Non, il avait d'abord pris la main gauche de William. L'avait amené à ses lèvres, l'avait embrassé, sur la paume. Il avait remonté ses baisers sur son poignet. Pouvait-on s'attendre à ce qu'il reste sage longtemps alors qu'il était assis sur son homme et qu'ils étaient entrain de se fiancer ? Non, il ne pouvait pas. Il avait laisser son poignet pour plutôt prendre ses lèvres en otage, une fois n'est pas coutume. Tendresse ? Oui, mais avec une passion qui s'en venait, lentement mais sûrement. Un baiser qui s'accentuait, oui. Pardonne moi si je suis juste amoureux, Will, avait-il envie de lui dire, sans le faire. Il avait beau être crevé, là, c'était plus fort que lui, il ne fallait pas lui en vouloir d'être amoureux et un peu bête. Et d'être lubrique. Sauf qu'il finissait par rompre ce baiser de lui-même, presque aussi vite qu'il l'avait entamé. Un sourire sur les lèvres. Une idée, vague, derrière la tête, il reprenait finalement la main gauche du vampire.
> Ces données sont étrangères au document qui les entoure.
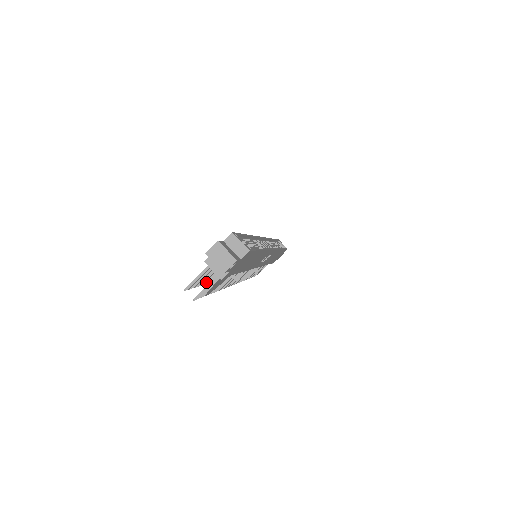
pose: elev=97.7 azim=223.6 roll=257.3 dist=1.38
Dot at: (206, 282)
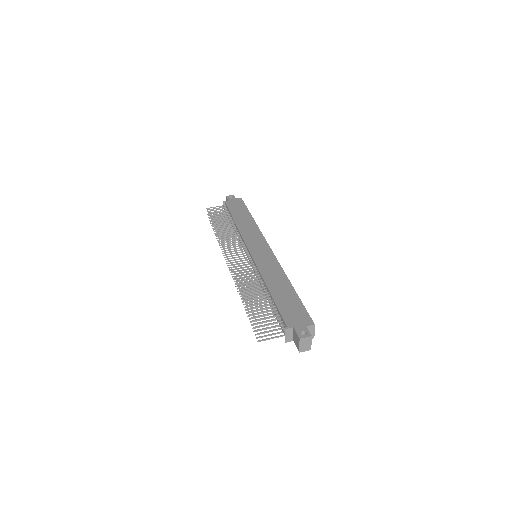
Dot at: occluded
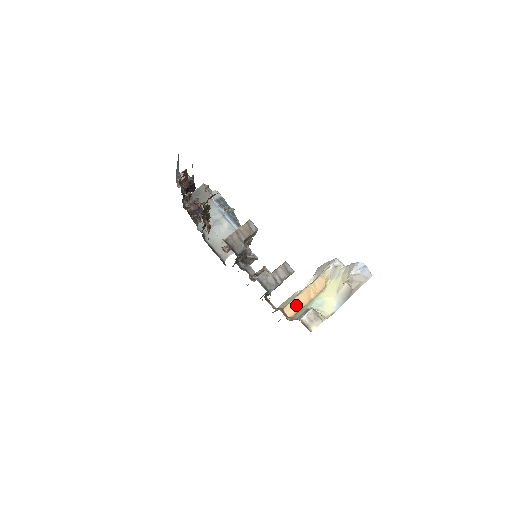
Veux-tu m'épouser, William Collins ? Redevenir mon bras droit sur les routes et sur les chasses ? Vivre parfois dans cette camionnette, parfois dans des hôtels pourris mais où je te promettrai de t'aimer quoi qu'il arrive ?

Il connaissait déjà les réponses de William, mais quelque part, il avait peut-être besoin de les entendre à ce moment précis des choses. Habitué à prendre les devants, c'était pourtant William qui les avait pris avec ces fiançailles. Puis, s'il était si suspicieux que ça envers le vampire, il aurait pu lui demander tout ce qu'allait signifier ces fiançailles, ce que ça incluait. Mais il ne lui demandait rien, en soi. Il lui retournait juste la question ; veux-tu m'épouser ?

Je ne serai pas toujours le meilleur des maris mais je m'efforcerai de te rendre heureux, je te le promets.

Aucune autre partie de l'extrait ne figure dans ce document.